Heather grew up in Anvik, where her mother worked as a schoolteacher for the Iditarod Area School District. The family later moved to the district offices in McGrath, where Heather graduated from high school at age 16.

She started at APU with academic scholarships, but eventually moved to Las Vegas, where she earned a paralegal degree. She returned to Alaska with her young family for a job with an attorney; that experience, she says, “took me back to UAA.” In turn, UAA took her to City Hall.

As a student, Dr. Sharon Chamard offered Heather a research opportunity on her project analyzing residents’ attitudes and impressions of the Mat-Su Borough. The final document, including appendices, clocked in at more than 500 pages, and Heather’s name was right there on the cover as co-author.

“I really appreciate [the justice department],” she said. “They gave me a good background in a sense of just feeling supported.” Personal initiative was key to start the conversation but, once she introduced herself and her interests, she found professors were eager to help her succeed. “You feel well-rounded and more confident coming from [UAA],” she said. “I loved it.”

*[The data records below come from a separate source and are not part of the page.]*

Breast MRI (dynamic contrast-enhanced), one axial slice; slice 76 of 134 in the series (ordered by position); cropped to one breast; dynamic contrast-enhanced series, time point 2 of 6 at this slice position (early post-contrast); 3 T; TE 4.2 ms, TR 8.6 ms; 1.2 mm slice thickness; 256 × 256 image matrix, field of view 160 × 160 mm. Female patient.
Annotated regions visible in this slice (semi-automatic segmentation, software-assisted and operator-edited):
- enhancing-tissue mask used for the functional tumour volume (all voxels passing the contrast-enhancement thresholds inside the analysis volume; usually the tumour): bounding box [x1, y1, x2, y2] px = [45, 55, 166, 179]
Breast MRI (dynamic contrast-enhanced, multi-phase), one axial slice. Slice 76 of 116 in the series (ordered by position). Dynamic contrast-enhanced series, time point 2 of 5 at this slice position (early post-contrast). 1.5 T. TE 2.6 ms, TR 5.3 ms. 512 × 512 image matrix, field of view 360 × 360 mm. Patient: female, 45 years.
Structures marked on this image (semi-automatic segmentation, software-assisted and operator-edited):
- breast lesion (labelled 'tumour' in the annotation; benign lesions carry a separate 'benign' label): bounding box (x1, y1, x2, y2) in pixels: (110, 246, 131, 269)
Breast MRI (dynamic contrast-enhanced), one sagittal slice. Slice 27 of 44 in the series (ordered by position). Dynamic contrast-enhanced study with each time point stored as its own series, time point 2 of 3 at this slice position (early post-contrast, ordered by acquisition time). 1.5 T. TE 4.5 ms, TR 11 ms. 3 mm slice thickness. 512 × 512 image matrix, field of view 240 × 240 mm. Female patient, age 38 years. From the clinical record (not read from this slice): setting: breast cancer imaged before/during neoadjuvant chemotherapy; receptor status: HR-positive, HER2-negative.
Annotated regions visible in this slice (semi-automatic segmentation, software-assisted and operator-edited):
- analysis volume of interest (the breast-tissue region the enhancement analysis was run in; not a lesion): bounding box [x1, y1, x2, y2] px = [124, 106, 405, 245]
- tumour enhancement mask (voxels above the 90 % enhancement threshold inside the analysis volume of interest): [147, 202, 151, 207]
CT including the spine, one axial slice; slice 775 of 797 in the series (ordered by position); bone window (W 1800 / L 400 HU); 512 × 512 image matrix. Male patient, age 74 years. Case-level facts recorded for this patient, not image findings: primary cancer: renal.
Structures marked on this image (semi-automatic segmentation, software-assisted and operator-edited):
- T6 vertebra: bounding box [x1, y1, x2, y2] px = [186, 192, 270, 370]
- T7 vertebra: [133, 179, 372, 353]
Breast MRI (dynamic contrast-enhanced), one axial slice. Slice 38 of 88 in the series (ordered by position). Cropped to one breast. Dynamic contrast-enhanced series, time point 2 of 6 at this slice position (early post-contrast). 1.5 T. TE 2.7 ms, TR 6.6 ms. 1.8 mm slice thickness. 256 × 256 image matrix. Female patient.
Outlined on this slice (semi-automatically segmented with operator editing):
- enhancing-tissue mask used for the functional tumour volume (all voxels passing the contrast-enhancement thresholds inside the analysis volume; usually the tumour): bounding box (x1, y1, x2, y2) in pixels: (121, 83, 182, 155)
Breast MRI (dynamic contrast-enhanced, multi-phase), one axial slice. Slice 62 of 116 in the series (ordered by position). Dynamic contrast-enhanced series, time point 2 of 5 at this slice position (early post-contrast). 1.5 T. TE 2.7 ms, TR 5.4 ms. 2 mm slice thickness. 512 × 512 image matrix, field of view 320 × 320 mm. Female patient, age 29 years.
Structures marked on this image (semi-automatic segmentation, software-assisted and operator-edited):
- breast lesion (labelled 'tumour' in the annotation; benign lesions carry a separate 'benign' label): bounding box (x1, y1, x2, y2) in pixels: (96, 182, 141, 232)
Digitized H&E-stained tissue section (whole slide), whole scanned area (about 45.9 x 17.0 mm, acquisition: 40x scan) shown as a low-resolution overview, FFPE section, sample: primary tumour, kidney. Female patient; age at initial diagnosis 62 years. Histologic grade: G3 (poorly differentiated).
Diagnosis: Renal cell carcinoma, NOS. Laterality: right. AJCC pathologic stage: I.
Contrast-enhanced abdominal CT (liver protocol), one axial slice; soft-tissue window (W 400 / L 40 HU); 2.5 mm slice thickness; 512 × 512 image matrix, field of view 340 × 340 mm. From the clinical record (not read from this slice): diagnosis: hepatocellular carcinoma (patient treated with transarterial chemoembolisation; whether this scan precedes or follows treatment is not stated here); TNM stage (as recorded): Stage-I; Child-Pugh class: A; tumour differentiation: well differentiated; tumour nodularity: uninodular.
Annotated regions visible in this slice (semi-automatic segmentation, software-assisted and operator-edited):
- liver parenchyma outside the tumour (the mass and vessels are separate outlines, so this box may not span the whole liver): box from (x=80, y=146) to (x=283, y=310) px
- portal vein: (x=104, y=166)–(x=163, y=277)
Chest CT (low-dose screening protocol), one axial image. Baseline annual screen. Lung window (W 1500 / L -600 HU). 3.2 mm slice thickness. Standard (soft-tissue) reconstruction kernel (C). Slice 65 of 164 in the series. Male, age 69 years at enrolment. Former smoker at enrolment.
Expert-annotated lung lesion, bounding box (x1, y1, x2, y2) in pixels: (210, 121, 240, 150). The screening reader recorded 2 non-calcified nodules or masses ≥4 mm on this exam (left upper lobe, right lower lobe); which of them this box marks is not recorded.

Leveling the playing field

Since starting her job, she’s found that same support at City Hall.

When Heather graduated in 2012, Dr. Chamard recommended she pursue an opening with the city ombudsman. Heather’s work in that role caught the eye of the mayor’s office; Berkowitz appointed her to the Office of Equal Opportunity after his election in 2015.

At the Muni, Heather adds a local touch to federal diversity programs, primarily with the Department of Transportation’s Disadvantaged Business Enterprise (DBE). This federal initiative, tied to Title VI of the Civil Rights Act, applies to all projects federally funded by the DOT’s aviation (FAA), public transit (FTA) and highway (FHWA) agencies.

In Anchorage, Heather works to set the city’s DBE goals, determining what percentage of contractors on a city project must be diverse stakeholders. To qualify for DBE, a company must be at least 51 percent owned and 100 percent managed by socially or economically disadvantaged individuals.

There’s federal bureaucracy to navigate, but it’s aimed at leveling the playing field. “If you get federal dollars … you have to make sure smaller business or minority businesses are also getting the opportunity,” Heather summarized.

DBE is not a quota system, but rather, a framework of focused goals. “I can’t deny contracts if they’re not using [DBE subcontractors],” Heather said of the city’s race-neutral policy. “My job is to get out there, connect people, and encourage them to use them.” If a big company can’t identify a DBE-approved subcontractor, Heather is ready to make those recommendations.

Outreach is key, she says, for connecting small business owners to DBE resources and for introducing major companies to DBE-approved contractors. Heather is frequently a fixture at minority-aimed functions across Anchorage, meeting people and communicating both her office’s responsibilities and the overall message of the mayor’s office.

“The mayor is very supportive of diversity as a whole,” she said. “He’s really working toward more inclusivity for contracting for smaller businesses.”

No distraction from diversity

Though federal contracting is the bulk of her work, she is involved in other inclusive programs at City Hall, like the Welcoming Anchorage initiative, which ensures Anchorage is a welcoming and inclusive community. Likewise, she’s involved in supporting an ambitious plan from the mayor’s office to translate city websites and paperwork into as many languages as possible. Again, easier said than done. “With 100 languages, which ones are you going to pick?” Heather asked.

But difficulties can’t distract her from celebrating diversity in Anchorage.

“It’s a challenge here in Anchorage,” she said. “I find that really exciting.”